Im nächsten Schritt wird das Script „/mnt/debootstrap/root/stage-2-setup.bash“ erstellt. Es enthält alle Kommandos, die für die Einrichtung des Systems erforderlich sind. Das Script startet in einer chroot-Umgebung, wobei „/mnt/debootstrap“ zum Wurzelverzeichnis „/“ wird. Alle Befehle wirken sich dadurch nur auf das System in diesem Ordner aus. Ist alles erledigt, können die Ordner unter „/mnt/debootstrap“ wieder ausgehängt und die Verbindung zum NBD-Gerät mit

qemu-nbd -d /dev/nbd0

getrennt werden.

Die Abbilddatei in einer VM nutzen

Die erstellte Imagedatei „ubuntu-noble.qcow2“ lässt sich direkt in einer Kernel Virtual Machine (KVM) verwenden. Falls Sie die Software bisher nicht nutzen, finden Sie eine Anleitung unter https://www.pcwelt.de/1160084. In der Regel richtet man virtuelle Maschinen über die grafische Oberfläche Virtual Machine Manager ein. Mit dem Tool virt-install geht es im Terminal auch automatisch. Da einige Optionen dafür erforderlich sind, haben wir das Bash-Script „create-vm-ubuntu-noble.sh“ erstellt (https://m6u.de/DEBST). Kopieren Sie es in das Arbeitsverzeichnis, das Sie bereits für die Debootstrap-Installation verwendet haben, und öffnen Sie die Datei in einem Texteditor. Die Variablen im Konfigurationsabschnitt entsprechen denen aus dem Script „build-ubuntu-noble-image.sh“. Wenn Sie dort Anpassungen vorgenommen haben, übernehmen Sie diese. Starten Sie dann das Script (ohne sudo) im Terminal:

./create-vm-ubuntu-noble.sh

Im Virtual Machine Manager erscheint eine neue VM, die automatisch startet. Da Installation und Konfiguration bereits erfolgt sind, können Sie das System sofort nutzen.
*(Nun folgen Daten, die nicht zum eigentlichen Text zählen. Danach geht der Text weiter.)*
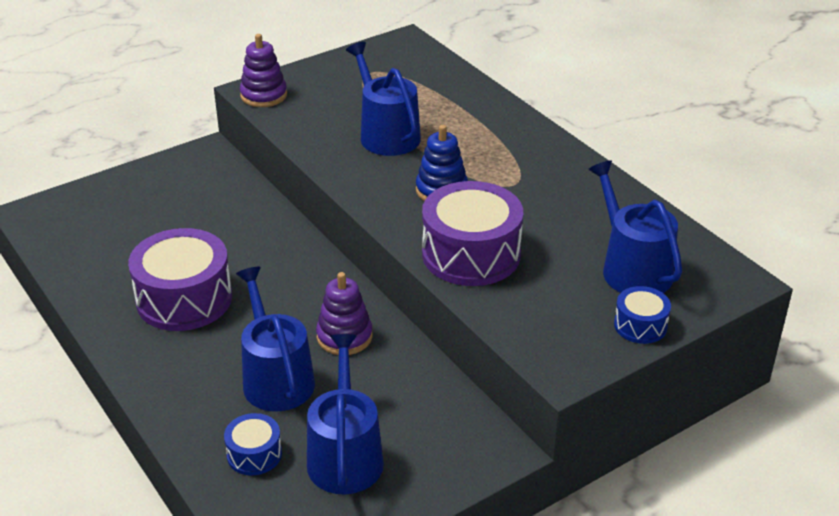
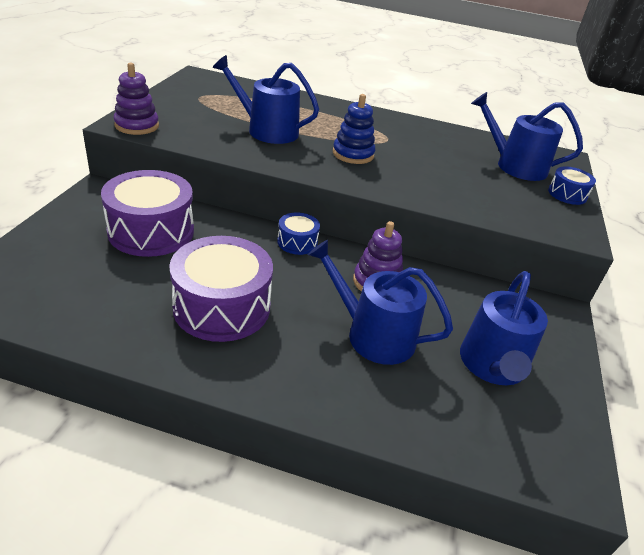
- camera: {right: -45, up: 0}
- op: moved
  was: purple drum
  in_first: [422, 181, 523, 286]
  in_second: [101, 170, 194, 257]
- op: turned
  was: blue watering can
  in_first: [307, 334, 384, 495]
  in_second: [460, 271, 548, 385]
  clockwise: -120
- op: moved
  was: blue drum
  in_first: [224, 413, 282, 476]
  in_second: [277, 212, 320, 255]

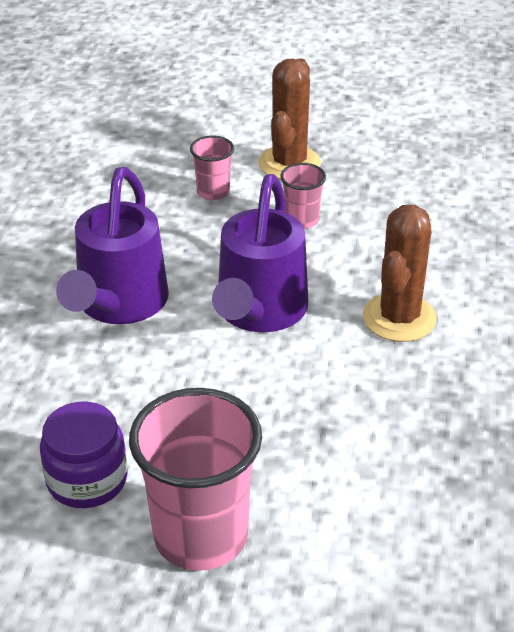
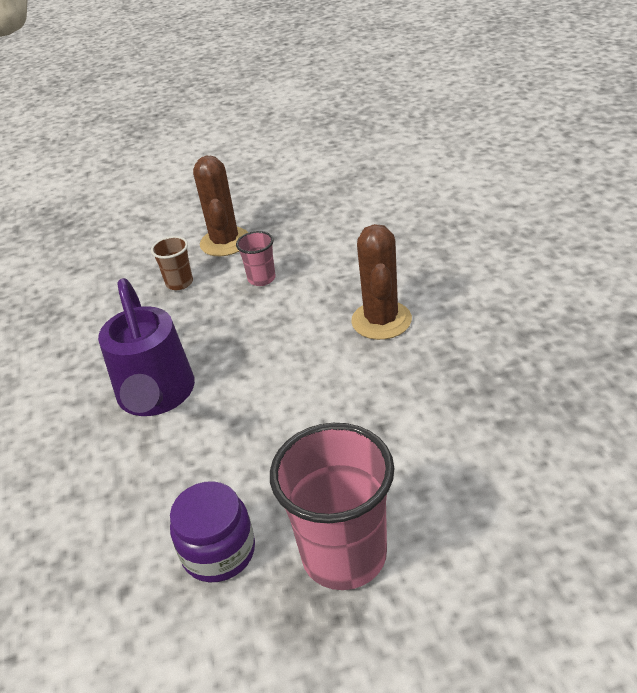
- camera: {right: -20, up: 0}
- op: recoloured
  was: pink cup
  now: brown cup
  in_first: [190, 136, 234, 200]
  in_second: [151, 236, 193, 290]
- op: removed
  was: purple watering can
  in_first: [212, 174, 308, 332]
Virtualbox verwenden: Wer diesen Virtualisierer bevorzugt, startet das Script „create-vbox-ubuntu-noble.sh“ (ohne sudo). Passen Sie die Konfiguration bei Bedarf an. Die Kommentare liefern eine Hilfe. Das Script konvertiert mit qemu-img die „qcow2“-Datei in das VDI-Format. Dann konfiguriert es eine neue virtuelle Maschine, die Sie im Virtualbox Manager starten können.

Kernel Virtual Machine: Eine neue virtuelle Maschine lässt sich mit virt-install und einigen Parametern erstellen. Wenn nötig, passen Sie die Konfiguration für das System an.